Schriften und Sprache
Die wichtigsten heiligen Schriften sind die Ginza Rba (»Großer Schatz«), das liturgische Buch Qolasta (Sammlung von Gebeten und Ritualtexten) sowie das Buch des Johannes und zahlreiche kleinere Texte. Die Liturgie und religiösen Texte sind in der mandäischen Sprache abgefasst, einem östlichen Aramäisch-Dialekt, der mit einer eigenen Schrift (mandäische Schrift) geschrieben wird. Mandaic ist heute vor allem liturgisch, während Umgangssprachen der Gemeinden meist Arabisch, Persisch oder nationale Sprachen in der Diaspora sind.
Rituale, Priesterschaft und Gemeindeleben
Ritualreinheit ist zentral. Das wichtigste Ritual ist die Taufe (masbuta), die nicht einmalige Errettungsakte wie in manchen christlichen Traditionen ist, sondern regelmäßig zur spirituellen Reinigung vollzogen wird. Für die Taufe ist fließendes Wasser (yardna, »Fluss«) wesentlich. Daneben gibt es komplexe Rituale für Heirat, Initiation und den Totenkult (masiqta), um die Seele nach dem Tod in das Lichtreich zu geleiten.
Die Mandäer haben eine geordnete Priesterschaft mit abgestuften Ämtern (u. a. tarmida – Priester, ganzibra – Hohepriester). Priesterweihe erfordert umfangreiche liturgische Ausbildung und Rituale. Traditionell war die Gemeinschaft endogam und konservativ in Fragen von Heirat und Übertritt; Konversionen wurden selten akzeptiert, wenngleich die Diaspora diese Praxis teilweise herausfordert.

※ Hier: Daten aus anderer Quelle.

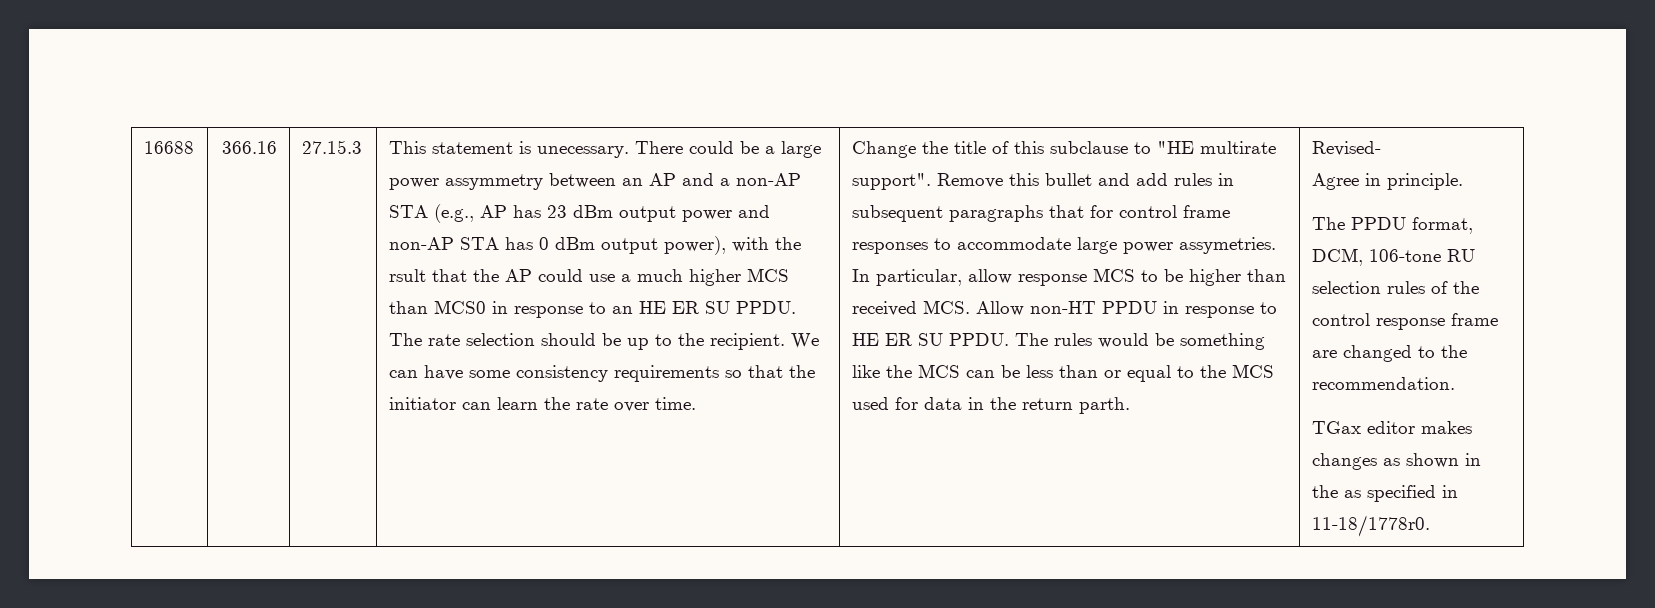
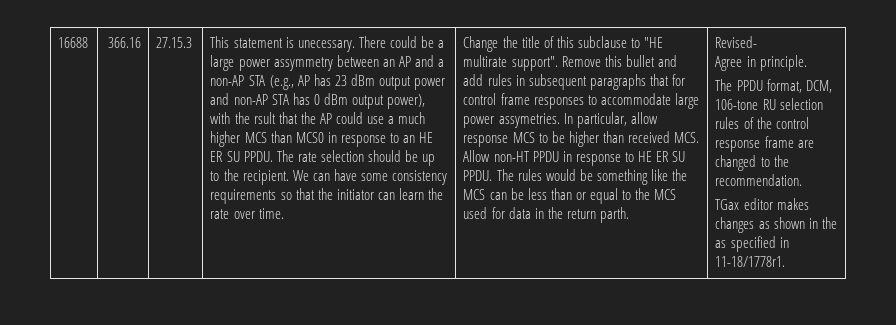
[1311,515,1430,537] 11-18/1778r0. -> [715,256,786,267] 11-18/1778r1.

Verfolgung, Diaspora und Gegenwart
Mandäer litten wiederholt unter Verfolgung, Diskriminierung und sozialem Druck, besonders seit dem 20. Jahrhundert und massiv nach dem Irak-Krieg 2003. Viele flohen zunächst in benachbarte Länder wie Syrien und Jordanien, und von dort weiter nach Europa, Australien und Nordamerika. Bedeutende mandäische Gemeinden entstanden in Schweden (insbesondere Göteborg und Stockholm), Deutschland, den Niederlanden, Großbritannien, Australien (Sydney) sowie in den USA (u. a. Detroit, Teile von New York/Boston).

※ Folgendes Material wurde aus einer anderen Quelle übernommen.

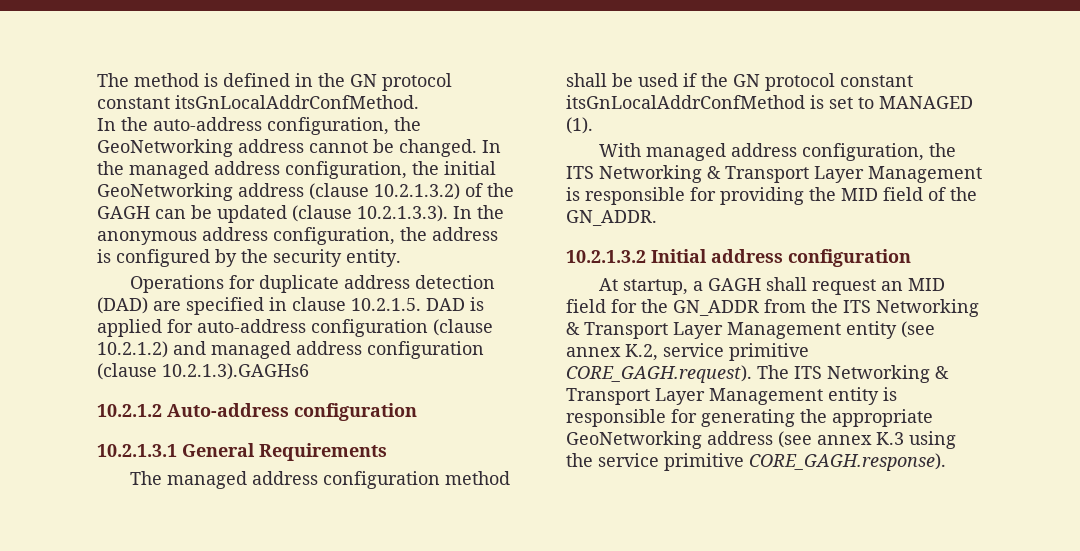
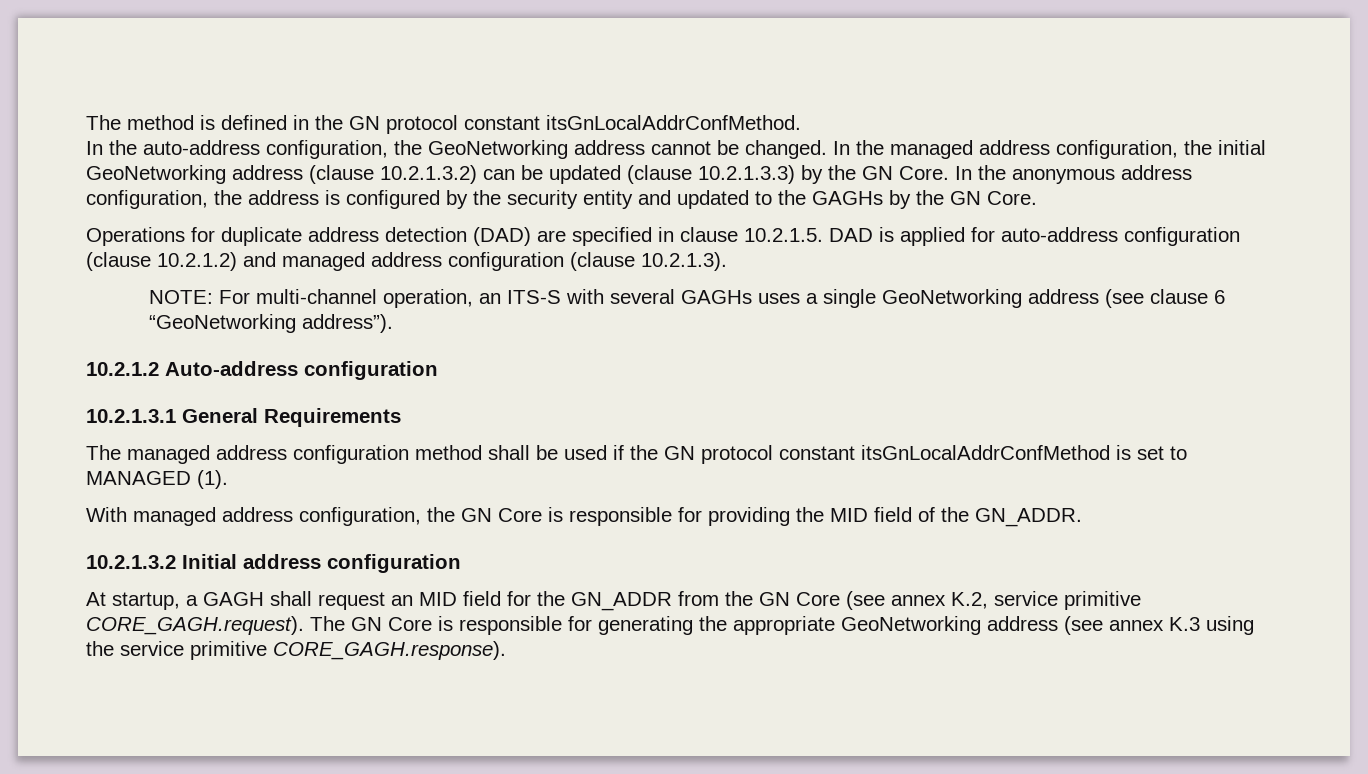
[465,183,514,197] [97,206,150,219] of the GAGH -> (477, 174) none
[357,205,448,222] 10.2.1.3.3). -> [698,165,949,184] 10.2.1.3.3) by the GN Core.
[346,249,401,267] entity. -> [583,190,1037,209] entity and updated to the GAGHs by the GN Core.
[162,363,309,380] 10.2.1.3).GAGHs6 -> [641,252,727,271] [148,289,1225,308] [148,314,393,333] 10.2.1.3). // NOTE: For multi-channel operation, an ITS-S with several GAGHs uses a single GeoNetworking address (see clause 6 “GeoNetworking address”).
[566,165,982,183] ITS Networking & Transport Layer Management -> [461,508,542,522] GN Core
[843,299,979,317] [566,321,897,339] ITS Networking & Transport Layer Management entity -> [759,592,840,606] GN Core
[794,365,949,383] [566,387,879,405] ITS Networking & Transport Layer Management entity -> [351,617,432,631] GN Core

Die Diaspora stellt die Mandäer vor neue Herausforderungen: der Zugang zu fließendem Wasser für rituelle Taufen, der Erhalt der mandäischen Sprache und Traditionsweitergabe an die Jugend sowie rechtliche und soziale Integration in neuen Ländern. Gleichzeitig hat die Verbreitung ins Exil die internationale Sichtbarkeit und Forschung über die Mandäer erhöht.
Demographie und Forschung
Die genaue Zahl der Mandäer weltweit ist unsicher; Schätzungen variieren, und viele Gemeinden sind klein. Forschungsarbeiten, Missionsberichte und ethnographische Studien haben den größten Teil unseres Wissens über die Religion geprägt. Moderne Forscherinnen und Forscher versuchen zunehmend, mandäische Stimmen selbst einzubeziehen, um ein differenzierteres Bild ihrer Geschichte und Praxis zu gewinnen.

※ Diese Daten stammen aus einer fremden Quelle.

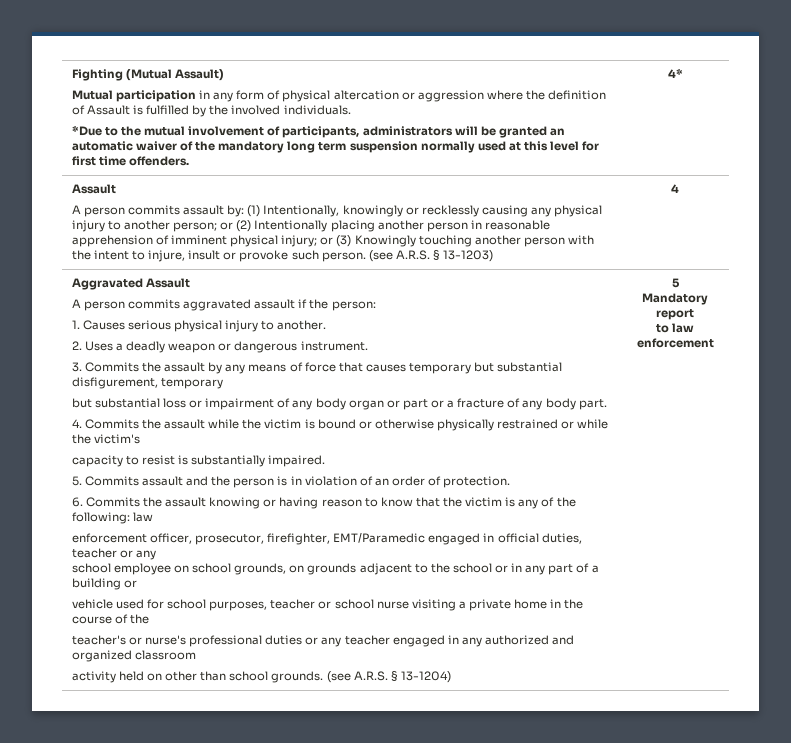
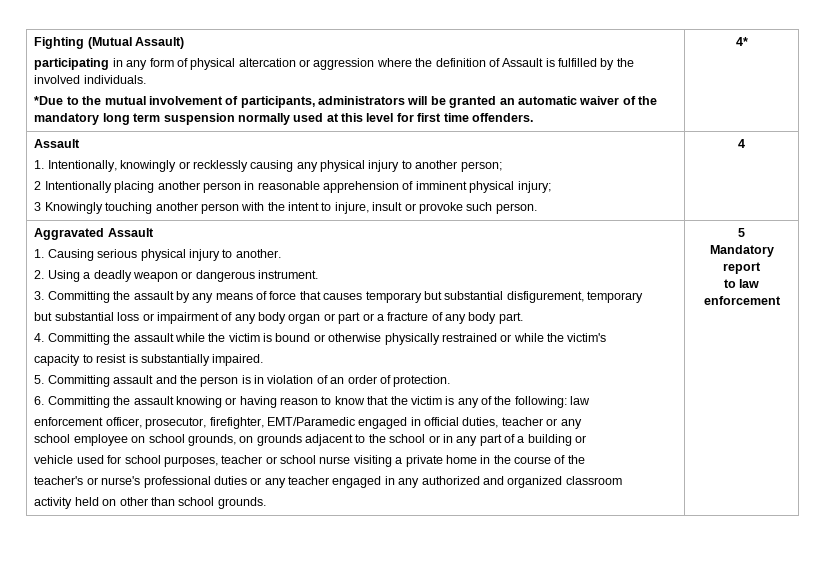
[71,90,196,102] Mutual participation -> [34,58,110,70] participating
[71,205,261,217] A person commits assault by: (1) -> [34,160,45,169] 1.
[220,220,252,232] or (2) -> [34,181,42,190] // 2
[320,235,352,247] or (3) -> [34,202,42,211] // 3
[368,249,494,262] (see A.R.S. § 13-1203) -> (537, 208) none
[71,299,376,311] [71,320,125,330] // A person commits aggravated assault if the person: // 1. Causes -> [34,249,94,261] // 1. Causing
[84,341,113,351] Uses -> [47,270,80,282] Using
[84,362,139,372] Commits -> [47,291,110,303] Committing
[84,419,139,429] Commits -> [47,333,110,345] Committing
[84,476,139,486] Commits -> [47,375,110,387] Committing
[85,497,140,507] Commits -> [47,396,110,408] Committing
[326,670,451,683] (see A.R.S. § 13-1204) -> (266, 503) none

Die Mandäer sind eine der wenigen noch existierenden religiösen Gruppen mit Wurzeln im antiken mesopotamischen Kulturraum und stellen aufgrund ihrer einzigartigen Sprache, Liturgie und Rituale ein bedeutendes Studienfeld für Religionswissenschaft, Semitistik und Kulturgeschichte dar.
Weiterführende Aspekte: Für ein tieferes Verständnis bietet sich die Lektüre der Ginza Rba, der Qolasta und moderner ethnographischer Studien an. Fragen nach Ursprüngen, Wechselwirkungen mit anderen religiösen Gruppen und die aktuelle Situation in der Diaspora sind Gegenstand laufender Forschung.